Hang Report builds chart

Last but not least, the hang report contains stacks from the hang. The stacks in the hang report are more detailed than the stack shown on the main page. You can also look at stacks from other threads — useful for finding deadlocks!

Hang Report stacks

Normalization

When comparing the volume of hangs, a higher number can mean two things — the side with higher number is more likely to hang, or the side with higher number has more usage. For example, if we are comparing hangs between devices A and B, and A has a higher number of hangs. It is possible that A is more prone to hanging; however, it is also possible that A simply has more users and therefore more chances for hangs to occur.

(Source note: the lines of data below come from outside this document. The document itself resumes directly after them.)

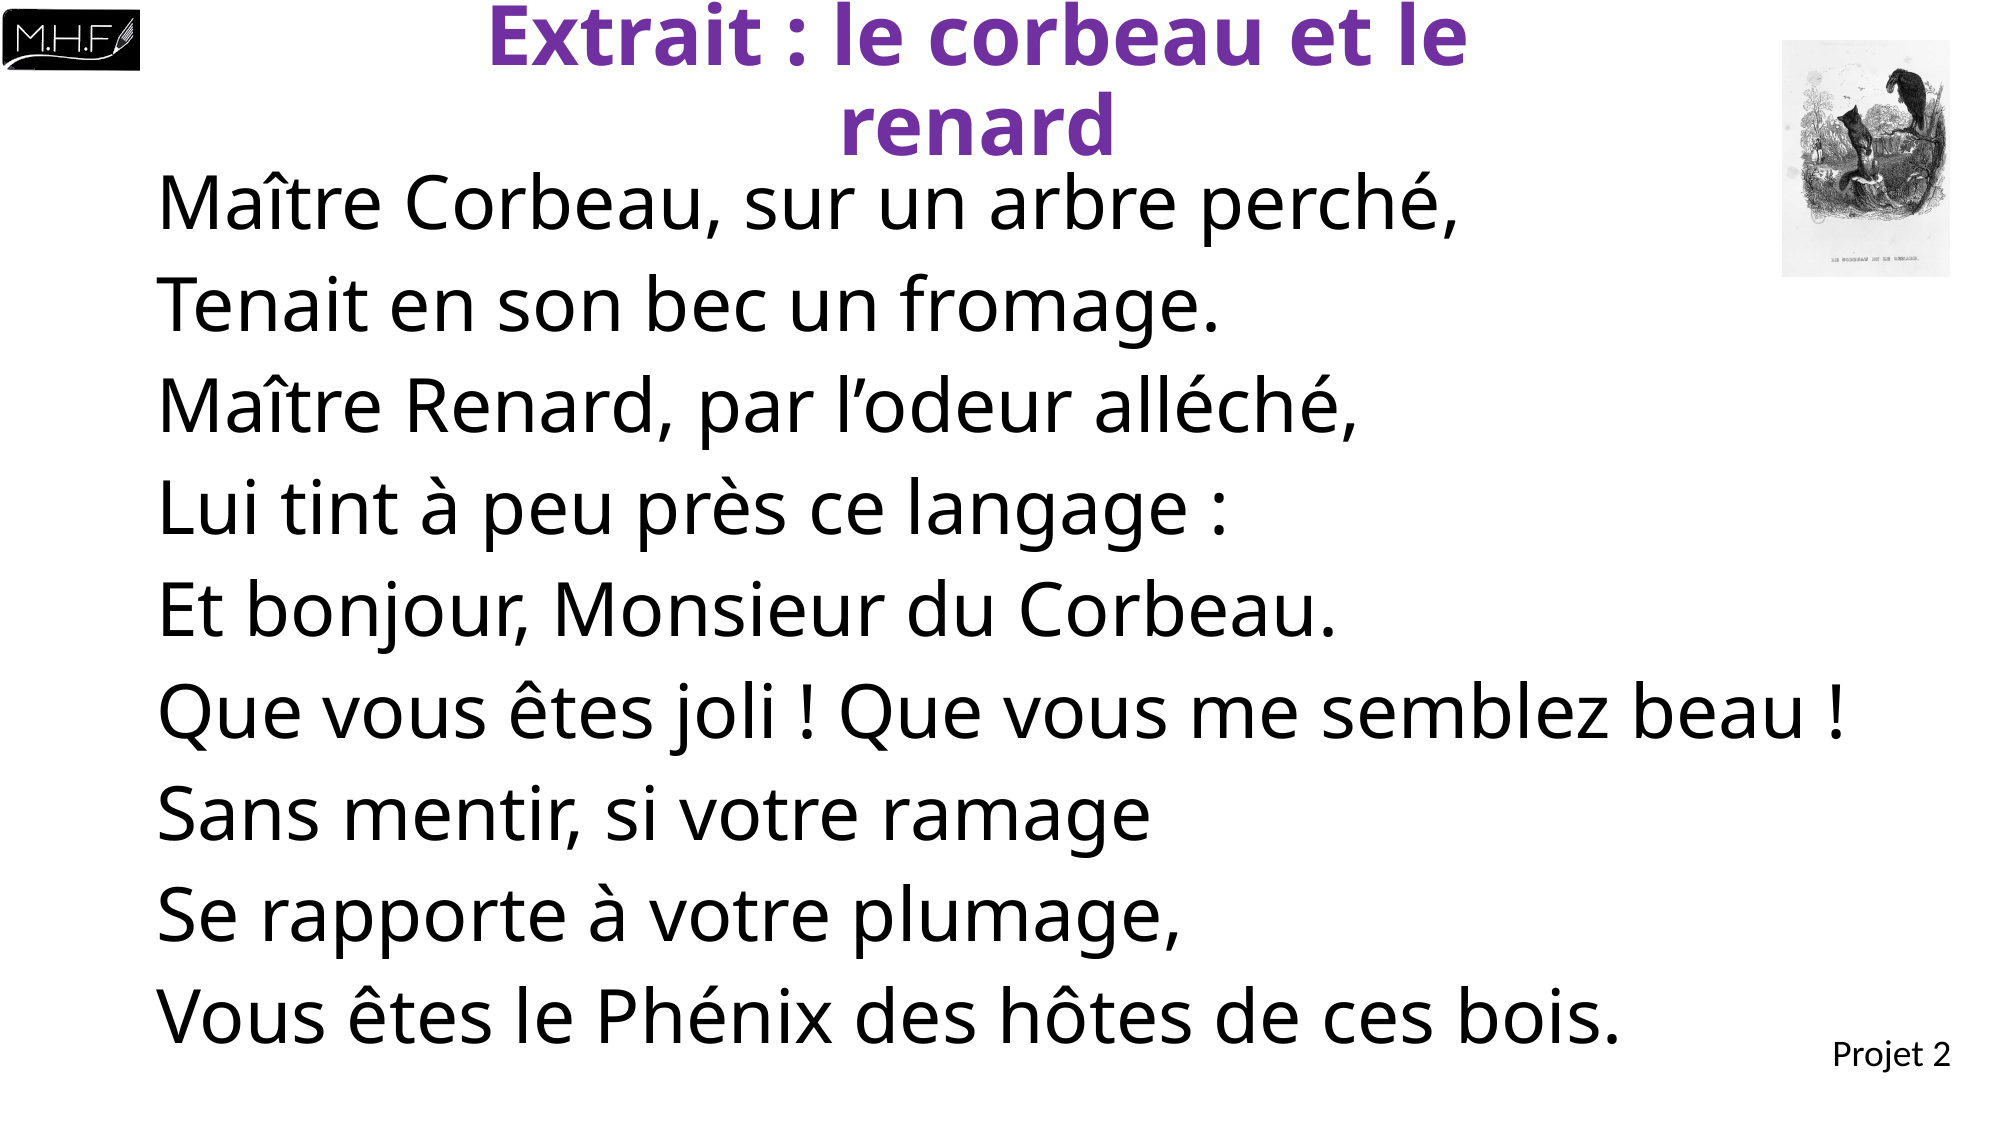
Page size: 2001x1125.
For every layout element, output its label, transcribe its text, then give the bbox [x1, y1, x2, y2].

title Extrait : le corbeau et le renard [373, 42, 1583, 125]
text_box Projet 2 [1867, 1021, 1967, 1082]
picture [1782, 40, 1950, 277]
picture [0, 7, 140, 74]
list Maître Corbeau, sur un arbre perché, Tenait en son bec un fromage. Maître Renard, par l’odeur alléché, Lui tint à peu près ce langage : Et bonjour, Monsieur du Corbeau. Que vous êtes joli ! Que vous me semblez beau ! Sans mentir, si votre ramage Se rapporte à votre plumage, Vous êtes le Phénix des hôtes de ces bois. [141, 156, 1867, 1125]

To provide better comparisons, the ANR Dashboard has a normalization feature that tries to account for usage. Once “Normalize” is enabled at the top of the dashboard, all hang numbers in the dashboard will be divided by usage as measured by reported uptime. Instead of displaying the raw number of hangs, the top hangs chart will display the number of hangs per one thousand user-hours. For example, 10 hangs per 1k user-hour means, on average, 1000 users each using Fennec for one hour will experience 10 hangs combined; or equivalently, one user using Fennec for 1000 hours will experience 10 hangs total. The distributions chart is also updated to reflect usage.

As a demonstration, the image below shows un-normalized hangs grouped by device memory size. There is no clear trend among the different values.

Normalization turned off

The image below shows normalized hangs based on the same data. In this case, it is clear that, once usage is accounted for, higher device memory size generally corresponds to lower number of hangs. Note that the “unknown” column became hidden because there is not enough usage data for devices with “unknown” memory size.

Normalization turned on

At the moment, I think uptime is the best available measurement for usage. Hopefully there will be a better metric in the future to provide more accurate results. Or let me know if it already exists!